Ülkemizde yaşayan 12 milyon civarında diyabetli var. Bunların 9 milyonu Sağlık Bakanlığı kayıtlarına göre ilaç tedavisi altında. 3 milyonu diyabetli olduğu halde farkında değil. 1,7 milyon diyabetli insülin kullanıyor. 90 bini 18 yaş altı çocuk diyabetli. Bir o kadar oranda da gizli diyabetli var. Ama bütün bunlara rağmen, diyabet gibi çok geniş kitleleri ilgilendiren bir hastalığın yönetiminde de tedavisinde de 20 yıl geriden geliyoruz.
Diyabet bizde ve dünyada modern çağın pandemisi. Türkiye, Uluslararası Diyabet Federasyonun (IDF) verilerine göre Avrupa’da Diyabet artış hızının en yüksek olduğu ülke. Diyabetin artış oranı dünya ortalamasının iki katı, Avrupa’daki diyabet oranının üç katı daha fazla. Araştırmalar ülkemizde diyabetin her 10 yılda bir %100 oranında arttığını gösteriyor. Tip 2 diyabet riskini azaltmak dengeli beslenmeyi ve düzenli fiziksel aktiviteyi içerir. Aşırı kilo ve obezite riski artırdığından sağlıklı kiloyu korumak çok önemlidir. Küçük bir kilo kaybı bile büyük bir fark yaratabilir. Özellikle bir veya daha fazla risk faktörüne sahip kişiler için düzenli taramalar ve kontroller, erken belirtileri tespit edebilir ve bireylerin tip 2 diyabetin başlamasını geciktirmek veya önlemek için gerekli değişiklikleri yapmasına yardımcı olabilir.
Diyabetin belirtileri:
Çok idrara çıkma - Çok su içme çok su içtikçe idrara çıkma - Genç bireylerde çok yemek yeme ya da iştahsızlık - Halsizlik çabuk yorulma, yeterli enerji kullanamama - Ağız kuruluğu - Gece idrar yapma veya yatağa kaçırma - Bulanık görme - Açıklanamayan kilo kaybı – İnatçı enfeksiyonlar - Tekrarlayan mantar enfeksiyonları
Şeker hastalarına genel öneriler ve ipuçları
Diyetisyen desteği almanız önemlidir. Özellikle kan şekeri dengeniz ve kilonuz hedefte değilse size önerilen kalori sınırında kalmanız önerilmektedir.
• Özel diyabetik ürünler ve size özel yemeklere ihtiyacınız yoktur.
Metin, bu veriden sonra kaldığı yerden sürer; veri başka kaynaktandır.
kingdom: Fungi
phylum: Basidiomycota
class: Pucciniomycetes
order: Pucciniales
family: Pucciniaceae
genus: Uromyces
• Her gün her besin grubundan yemelisiniz.
• Kompleks karbonhidratları tercih edin ve lif alımını artırın.
• Daha fazla nişastasız sebze (brokoli, ıspanak), meyve ve bakliyat tüketin.
• Çilek düşük kalorili, liften ve sudan zengin iyi bir meyve seçeneğidir.
• Tahılların en az işlenmiş olanlarını tercih edin.
• Yulaf kan şekerinin hızla yükselmesini önleyip kan şekerini düzenler ve kilo vermeye yardımcı olur.
• Patates ve işlenmiş tahıllardan kaçının (beyaz ekmek, beyaz makarna, vs.).
• Tatlılardan kaçının.
• Yağ, şeker ve tuzu mümkün olduğunca az kullanın.
• Bir çay kaşığından (2300 mg sodyum) fazla tüketmeyin (hipertansiyon olmasa bile). Sodyum (tuz) böbreklerde glukoz geri emiliminde rol oynar.
• Sağlıklı et tercih edin (balık, yağsız kırmızı et, tavuk eti).
• Sağlıklı yağlar tercih edin; zeytin yağı, kabuklu yemişler (badem, ceviz, vs.). Hazır, paketlenmiş gıdada bulunan trans yağları tüketmeyin.
• İlk gıda alımını takiben belli bir süre sonra beyindeki tokluk merkezi uyarılacağı için ne kadar yavaş yemek yenilirse o kadar az kalori alımı ile bu süreye ulaşılmış olur.
• Diyabet şekerin sıfırlanması demek değildir. Çok ufak miktarda ve seyrek olarak tatlı tüketilebilir. Bu durumda aynı öğündeki karbonhidrat içeren gıdalar (ekmek, makarna, pilav vb) kısıtlanmalıdır. Yavaş ve tadına vararak yerseniz az miktarda yiyerek tatlı isteğinizi de gidermiş olursunuz. Tek başına değil öğünle beraber alınması tatlının yol açacağı ani ve aşırı kan şekeri yükselmesini önleyecek hem de tok olduğunuz için az bir miktar bile yeterli olacaktır.